Oprah says 'inequality is a pre-existing condition' in commencement speech at star-studded graduation ceremony
Oprah Winfrey challenged the students graduating in these strange and challenging times to make the world more equitable.
“Can you, the Class of 2020, show us not how to put the pieces back together again but how to create a new and more evolved normal? A world more just, kind, beautiful, tender, luminous, creative, whole?” Winfrey said in her headlining speech during the #Graduation2020: Facebook and Instagram Celebrate the Class of 2020 special that aired online Friday.
“We need you to do this, because the pandemic has illuminated the vast, systemic inequities that have defined life for too many for too long,” Oprah continued. “For poor communities without adequate access to healthcare, inequality is a pre-existing condition. For immigrant communities forced to hide in the shadows, inequality is a pre-existing condition. For incarcerated people, with no ability to social distance, inequality is a pre-existing condition. For every person burdened by bias and bigotry, for every black man and woman living in their American skin, fearful to even go for a jog, inequality is a pre-existing condition.”
With the jogging comment, the media mogul was of course referencing Ahmaud Arbery, the 25-year-old black man fatally shot during a run in Brunswick, Ga., in February. Since video of the shooting surfaced online, two white men, Gregory and Travis McMichael, have been charged with murder. Their attorneys have argued that the public shouldn’t “rush to judgment” based solely on what they see in the video.
“My hope is that you will harness your education, your creativity and your valor, your voice, your vote, reflecting on all that you’ve witnessed and hungered for, all that you know to be true and use it to create more equity, more justice and more joy in the world,” Oprah said. “To be the class that commenced a new way forward, the Class of 2020.”
She reassured graduates who are having feelings of apprehension about the post-graduation world they are entering.

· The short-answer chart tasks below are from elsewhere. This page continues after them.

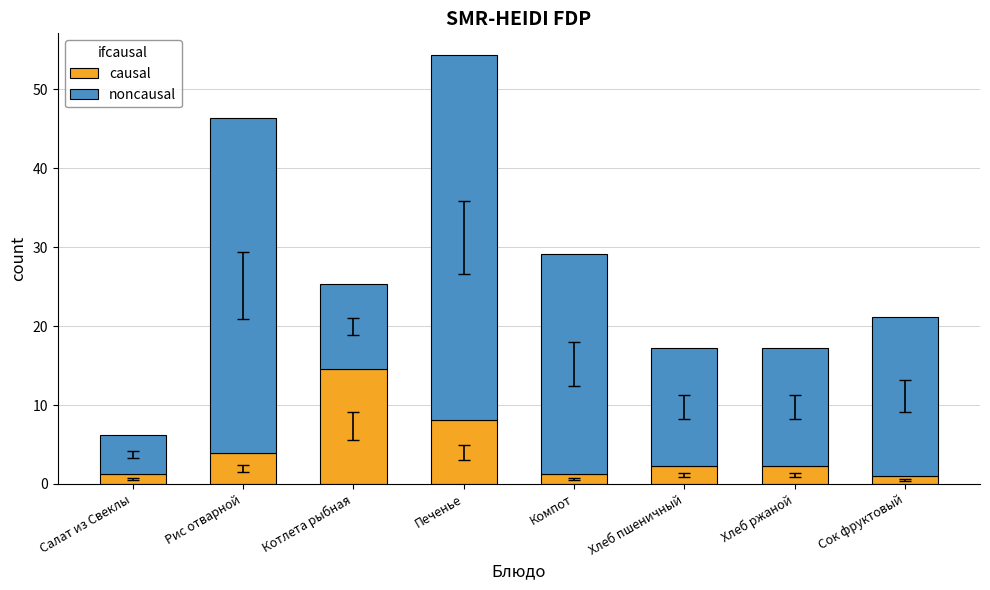

What is the maximum value for causal?

14.6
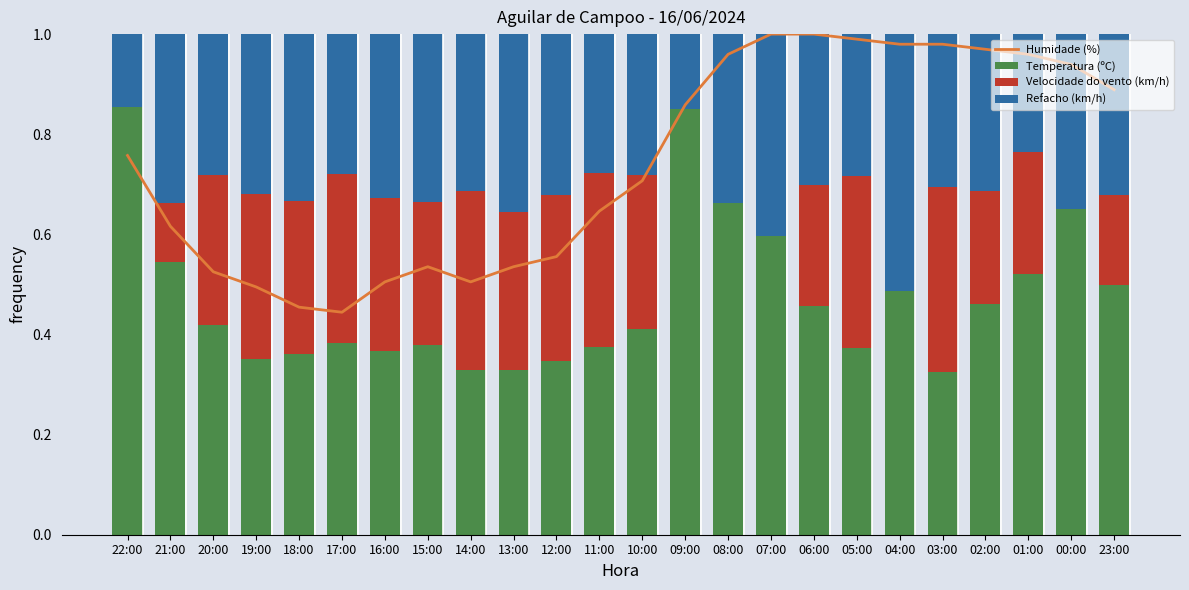

What is the value of the Humidade (%) bar at the 2nd from the left?

0.6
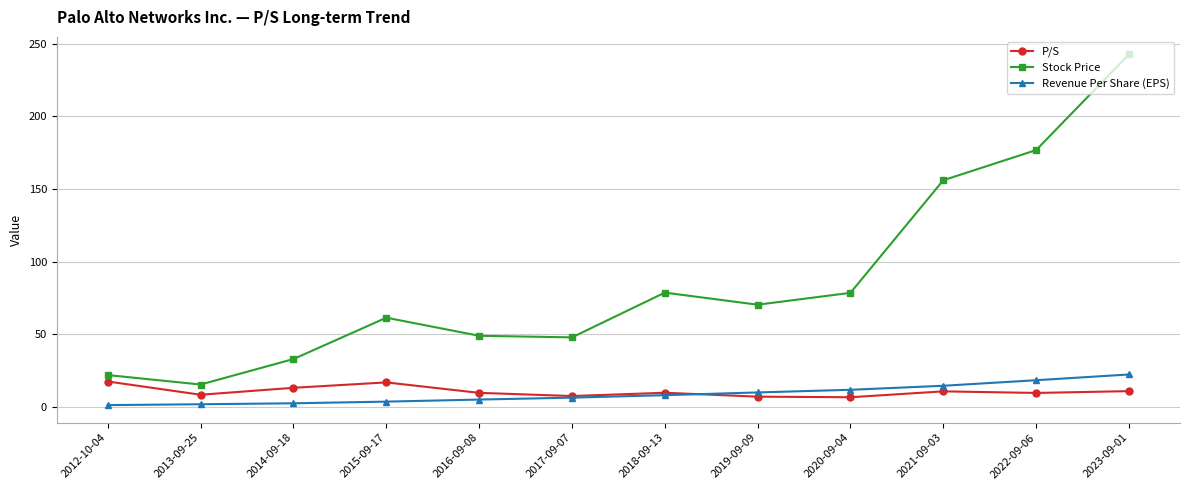

Rank the series at 2015-09-17 from highest to lowest value.

Stock Price, P/S, Revenue Per Share (EPS)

“I wish I could tell you I know the path forward. I don’t. There is much uncertainty,” she said. “In truth, there always has been. What I do know is that the same guts and imagination that got you to this moment, all those things are the very same things that are going to sustain you through whatever is coming. It’s vital that you learn and we all learn to be at peace with the discomfort of stepping into the unknown. It’s really OK to not have all the answers. The answers will come for sure if you can accept not knowing long enough to get still and stay still long enough for new thoughts to take root in your more quiet, deeper, truer self.”

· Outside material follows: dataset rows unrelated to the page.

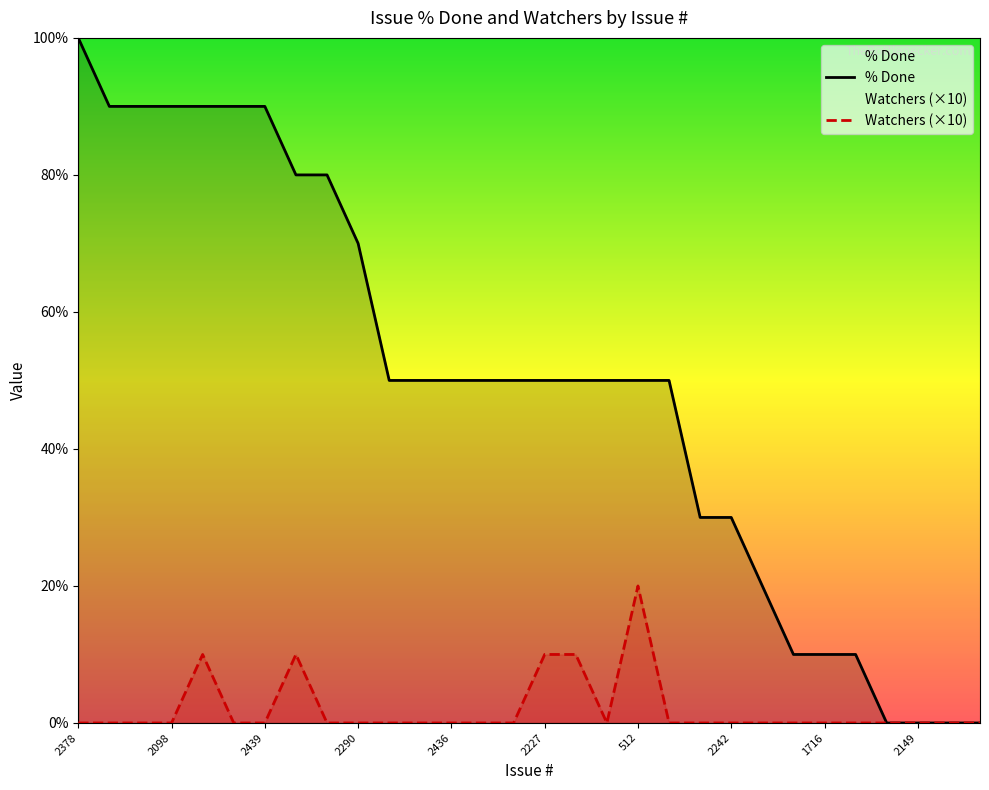

How many distinct data groups are displayed?

2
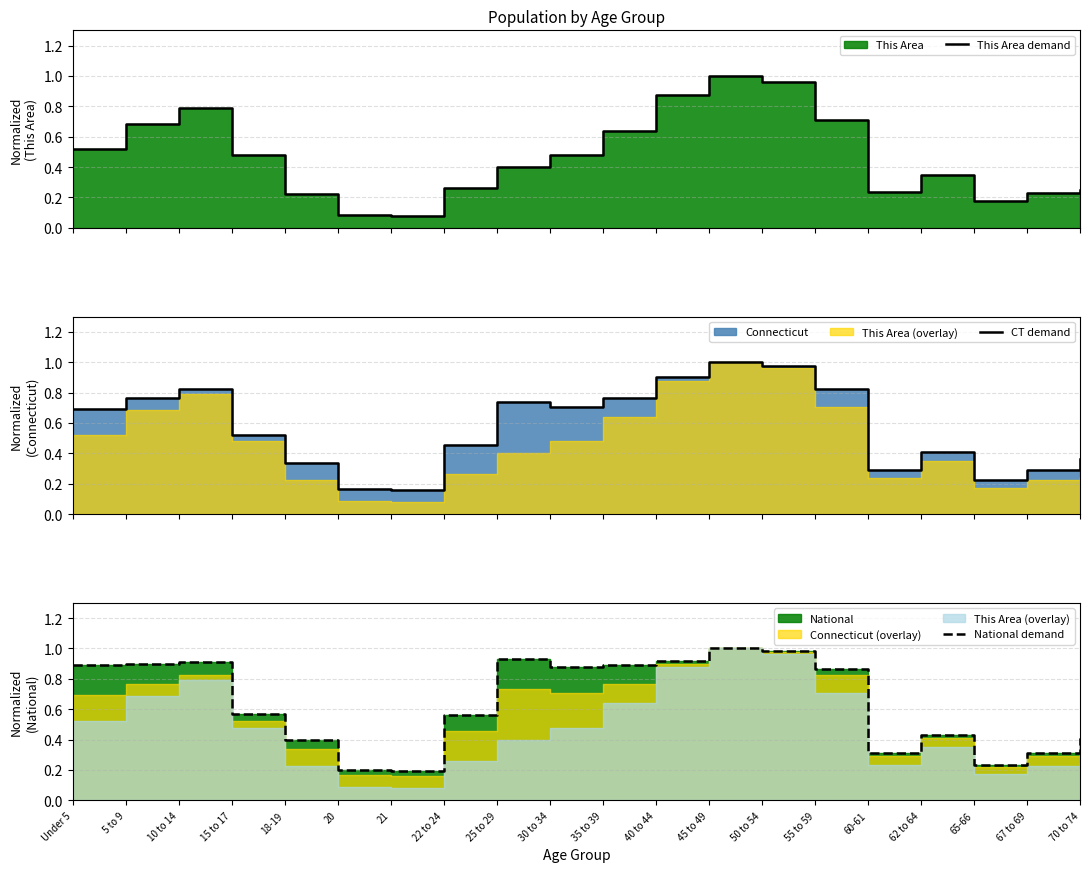

Reading right to left, list all the values displayed in this chart.

This Area demand: 70 to 74=0.2	67 to 69=0.2	65-66=0.2	62 to 64=0.3	60-61=0.2	55 to 59=0.7	50 to 54=1.0	45 to 49=1.0	40 to 44=0.9	35 to 39=0.6	30 to 34=0.5	25 to 29=0.4	22 to 24=0.3	21=0.1	20=0.1	18-19=0.2	15 to 17=0.5	10 to 14=0.8	5 to 9=0.7	Under 5=0.5
CT demand: 70 to 74=0.4	67 to 69=0.3	65-66=0.2	62 to 64=0.4	60-61=0.3	55 to 59=0.8	50 to 54=1.0	45 to 49=1.0	40 to 44=0.9	35 to 39=0.8	30 to 34=0.7	25 to 29=0.7	22 to 24=0.5	21=0.2	20=0.2	18-19=0.3	15 to 17=0.5	10 to 14=0.8	5 to 9=0.8	Under 5=0.7
National demand: 70 to 74=0.4	67 to 69=0.3	65-66=0.2	62 to 64=0.4	60-61=0.3	55 to 59=0.9	50 to 54=1.0	45 to 49=1.0	40 to 44=0.9	35 to 39=0.9	30 to 34=0.9	25 to 29=0.9	22 to 24=0.6	21=0.2	20=0.2	18-19=0.4	15 to 17=0.6	10 to 14=0.9	5 to 9=0.9	Under 5=0.9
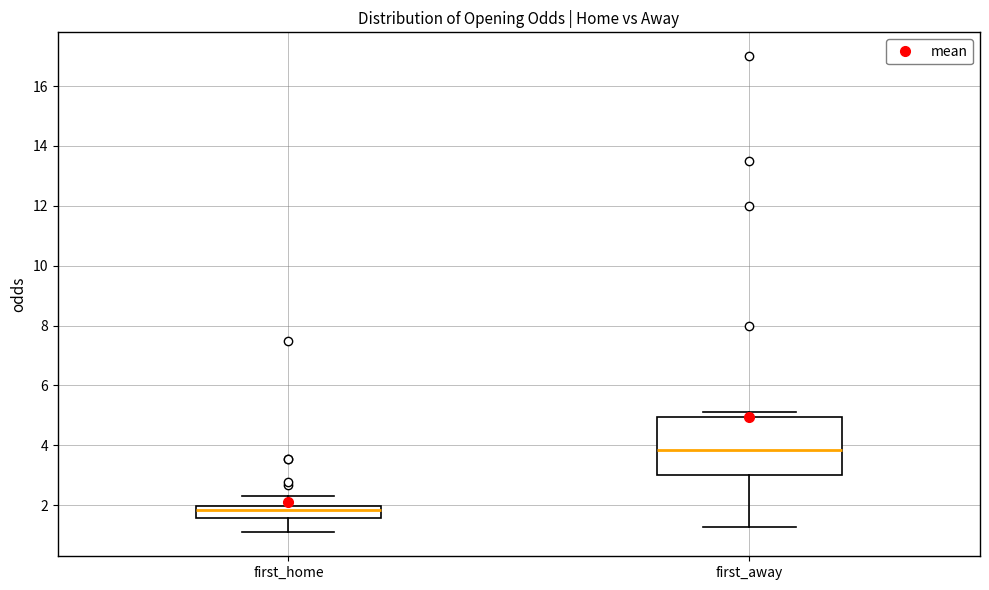

Reading left to right, transcribe this box plot: for each box, give where its median line is, the range the box spans, and where its two whiskers end, as read against the y-axis. The values are not printed on the chart, so give them approximately, as read against the axis.

first_home: median 1.8, box 1.6 to 2.0, whiskers 1.0 to 2.4
first_away: median 3.8, box 3.0 to 5.0, whiskers 1.2 to 5.2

Oprah encouraged them to think deeply about how they can affect the world, and she praised essential workers, such as teachers, grocery store employees and, of course, medical workers.
“What will your essential service be? What really matters to you?” Oprah asked. “The fact that you’re alive means you’ve been given a reprieve to think deeply about that question. How will you use what matters in service to yourself, your community and the world?”
Oprah was one of more than 75 celebrities who appeared in the two-hour ceremony. The streaming event was hosted by Mindy Kaling and one of her co-stars from The Office, B.J. Novak. Miley Cyrus performed her hit song “The Climb.”
Activist Malala Yousafzai, Olympic gold medalist Simone Biles, and actors and musicians including Sterling K. Brown, Selena Gomez and Kristen Bell dropped in to offer words of advice, as the names of every school in the country ran across the screen.
However, most of the time was rightfully focused on the grads, via videos and photos that people sent in using the hashtag #Graduation2020.